▶ TASK DETAILS
Search the records for the word "down" and copy every line in which it occurs.

Stored dataset items
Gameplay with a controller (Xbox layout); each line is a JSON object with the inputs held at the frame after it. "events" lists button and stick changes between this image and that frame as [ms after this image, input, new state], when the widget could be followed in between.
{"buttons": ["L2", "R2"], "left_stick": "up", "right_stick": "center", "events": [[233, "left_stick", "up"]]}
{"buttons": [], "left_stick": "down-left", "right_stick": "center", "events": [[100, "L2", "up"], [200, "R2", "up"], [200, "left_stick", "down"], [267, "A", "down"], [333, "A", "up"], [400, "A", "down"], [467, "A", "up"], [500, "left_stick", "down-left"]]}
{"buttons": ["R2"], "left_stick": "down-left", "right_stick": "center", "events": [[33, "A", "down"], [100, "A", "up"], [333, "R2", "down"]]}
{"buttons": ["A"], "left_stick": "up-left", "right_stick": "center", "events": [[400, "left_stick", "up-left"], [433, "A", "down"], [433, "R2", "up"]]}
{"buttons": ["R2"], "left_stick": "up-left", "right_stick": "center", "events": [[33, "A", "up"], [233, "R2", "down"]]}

▶ EXPECTED OUTPUT
{"buttons": [], "left_stick": "down-left", "right_stick": "center", "events": [[100, "L2", "up"], [200, "R2", "up"], [200, "left_stick", "down"], [267, "A", "down"], [333, "A", "up"], [400, "A", "down"], [467, "A", "up"], [500, "left_stick", "down-left"]]}
{"buttons": ["R2"], "left_stick": "down-left", "right_stick": "center", "events": [[33, "A", "down"], [100, "A", "up"], [333, "R2", "down"]]}
{"buttons": ["A"], "left_stick": "up-left", "right_stick": "center", "events": [[400, "left_stick", "up-left"], [433, "A", "down"], [433, "R2", "up"]]}
{"buttons": ["R2"], "left_stick": "up-left", "right_stick": "center", "events": [[33, "A", "up"], [233, "R2", "down"]]}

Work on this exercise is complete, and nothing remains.